Author: Zeji Chen (email), student @ Lancaster University.


Table of Contents

Introduction

This project, or research, is conducted in supplyment of evidence for the author's essay assignment. This project uses Python as a crawler to verify MX Records (mail server record) for individual domains.

The Python crawler used is written by Ryan Zhao (email) - student at Manchester University, UK. Ryan has fully agreed and authorised the use of his script in this research.

The data, scripts and other files of this project is made public at https://github.com/ChenFocus/alexa-top-sites-mx. The code repository contains some files involved in the early stage of this project, that may not be relevant.

Aim of Research

This research attempts to find out the greater market share occupier between Gmail and Outlook, by looking at a large sample of organisations' domains in both technology and education sector. Please refer to Dataset Used.

Datasets Used

Alexa Top 1M Sites

Alexa is a web analytic & intelligence company owned by Amazon. The Alexa World Site Rank is often regarded as the most representive world site rank.

World Global University Dataset

Datasets Availability

Alexa Top 1M Sites Dataset: http://s3.amazonaws.com/alexa-static/top-1m.csv.zip

Please be aware that although this data is from Alexa officially, some said it's no longer updated.

Global University Dataset: https://raw.githubusercontent.com/Hipo/university-domains-list/master/world_universities_and_domains.json

Please be aware that as this data is from an open source project, which its content may change anytime in the future, if you would like to get the same dataset as this project, at the date of this research is conducted, please instead download the data from this repository, or at https://raw.githubusercontent.com/ChenFocus/university-domains-list/master/world_universities_and_domains.json.

Method

Through the dig commandline software, one is able to find the MX Record (mail server record) for a domain. By running this command:

dig +short mx example.com

If we tried to find, for example, what mail service is used by Twitter. Inc, we can run:

dig +short mx example

# response
10 aspmx.l.google.com.
30 aspmx3.googlemail.com.
20 alt1.aspmx.l.google.com.
20 alt2.aspmx.l.google.com.
30 aspmx2.googlemail.com.

Therefore we know that Twitter use googlemail, which is Gmail, for its domain twitter.com.
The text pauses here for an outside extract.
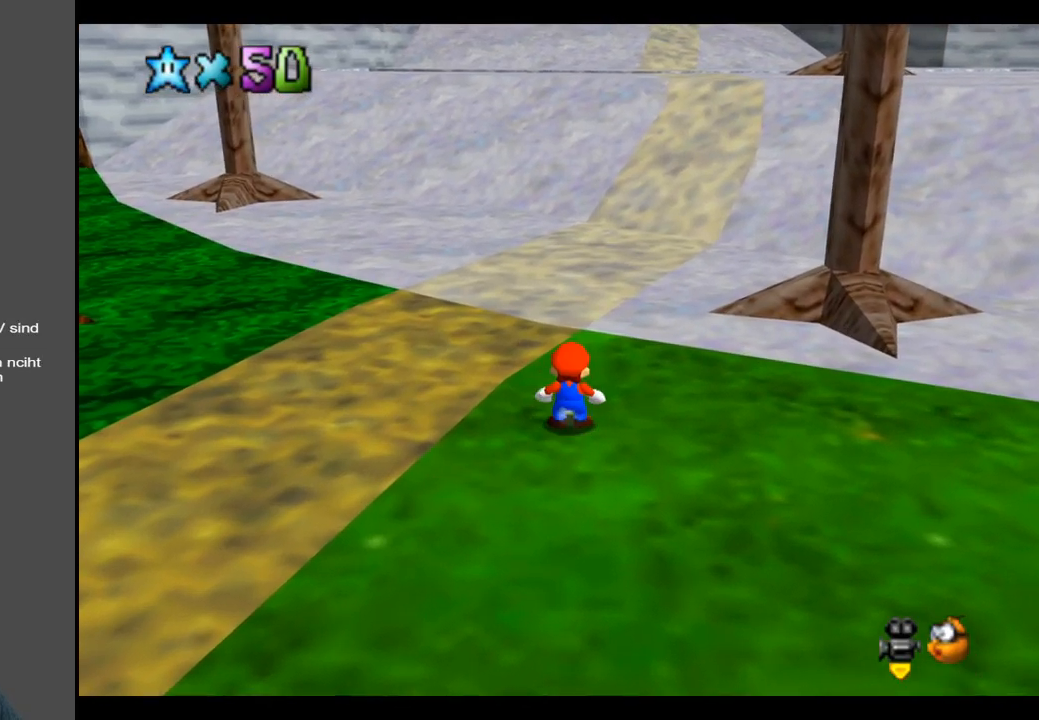
{"buttons": [], "left_stick": "up", "right_stick": "center", "events": [[17, "A", "down"], [150, "L2", "up"], [167, "A", "up"]]}
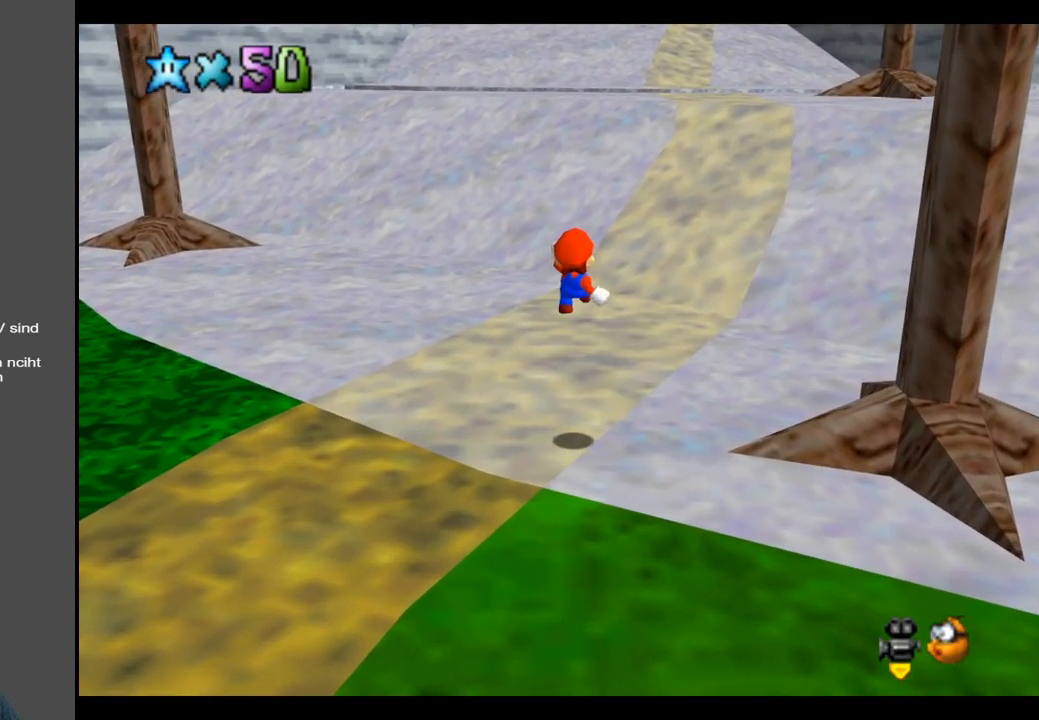
{"buttons": ["L2"], "left_stick": "up", "right_stick": "center", "events": [[500, "L2", "down"]]}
The Python crawler, can read a single-lined .csv (a data-sheet format), then run the dig command from a Python library (dependecy) dnspython, print the current progress of querying MX records and current stats gathered, eventually output the result as such:

Gmail:  305 
Outlook:  83 
Others:  524 
N/A:  88

Explanation:

Service name/type Description
Gmail: The count of domains in the dataset provided that use Gmail on their domain
Outlook: The count of domains in the dataset provided that use Outlook on their domain
Other: The count of domains in the dataset provided that use other email serviceson their domain
N/A: No relevant record detected; the domain could have not been configured to run email service

Accuracies/Error Analysis

As the Alexa dataset may contain asset domains (domains that are used to solely distribute static file/other recources), such as software-download.microsoft.com, which dig +short mx software-download.microsoft.com wouldn't return anything as there is no mail services running on the domain; or, no mail service is ran on the root domain. However, all calculations made from the result will exclude occassions like this.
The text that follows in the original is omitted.